As described in D-Bus documentation, all IPC calls considered as asynchronous. When Qt calls remote D-Bus object through QDBusAbstractInterface, there's QBusPendingCall<T> which is fully async and provide signalling when call ran to completion.
In my application design I want to implement async call on my object adaptor, but current Qt/DBus implementation assumes, that all method calls are blocking.
So, there's a question: is there proper way to implement handling D-Bus method call asynchronously?
This is explained pretty well in Declaring Slots in D-Bus Adaptors.
We do this by writing a slot that stores the request data in a persistent structure, indicating to the caller using QDBusMessage::setDelayedReply(true)
that the response will be sent later.
struct RequestData
{
QString request;
QString processedData;
QDBusMessage reply;
};
QString processRequest(const QString &request, const QDBusMessage &message)
{
RequestData *data = new RequestData;
data->request = request;
message.setDelayedReply(true);
data->reply = message.createReply();
QDBusConnection::sessionBus().send(data->reply);
appendRequest(data);
return QString();
}
The use of QDBusConnection::sessionBus().send(data->reply)

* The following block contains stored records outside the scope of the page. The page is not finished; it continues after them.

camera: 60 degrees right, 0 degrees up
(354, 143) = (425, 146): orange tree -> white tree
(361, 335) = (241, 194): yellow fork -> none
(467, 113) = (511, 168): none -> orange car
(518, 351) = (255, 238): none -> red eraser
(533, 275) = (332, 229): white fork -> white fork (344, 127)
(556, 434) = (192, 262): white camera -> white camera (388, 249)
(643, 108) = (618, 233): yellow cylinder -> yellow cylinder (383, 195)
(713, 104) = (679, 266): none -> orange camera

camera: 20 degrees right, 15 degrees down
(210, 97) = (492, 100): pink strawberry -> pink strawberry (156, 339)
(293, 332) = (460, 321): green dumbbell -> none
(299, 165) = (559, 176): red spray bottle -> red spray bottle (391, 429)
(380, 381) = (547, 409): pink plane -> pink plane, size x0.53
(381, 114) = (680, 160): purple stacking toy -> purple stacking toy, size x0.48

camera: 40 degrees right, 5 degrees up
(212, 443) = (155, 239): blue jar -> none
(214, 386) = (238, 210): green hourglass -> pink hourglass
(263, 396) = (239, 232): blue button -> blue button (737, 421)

is needed to explicitly inform the caller that the response will be delayed. In this case, the return value is unimportant; we return an arbitrary value to satisfy the compiler.
When the request is processed and a reply is available, it should be sent using the QDBusMessage
object that was obtained. In our example, the reply code could be something as follows:
void sendReply(RequestData *data)
{
// data->processedData has been initialized with the request's reply
QDBusMessage &reply = &data->reply;
// send the reply over D-Bus:
reply << data->processedData;
QDBusConnection::sessionBus().send(reply);
// dispose of the transaction data
delete data;
}
As can be seen in the example, when a delayed reply is in place, the return value(s) from the slot will be ignored by Qt D-Bus. They are used only to determine the slot's signature when communicating the adaptor's description to remote applications, or in case the code in the slot decides not to use a delayed reply.
The delayed reply itself is requested from Qt D-Bus by calling QDBusMessage::reply()
on the original message. It then becomes the responsibility of the called code to eventually send a reply to the caller.
Warning: When a caller places a method call and waits for a reply, it will only wait for a limited amount of time. Slots intending to take a long time to complete should make that fact clear in documentation so that callers properly set higher timeouts.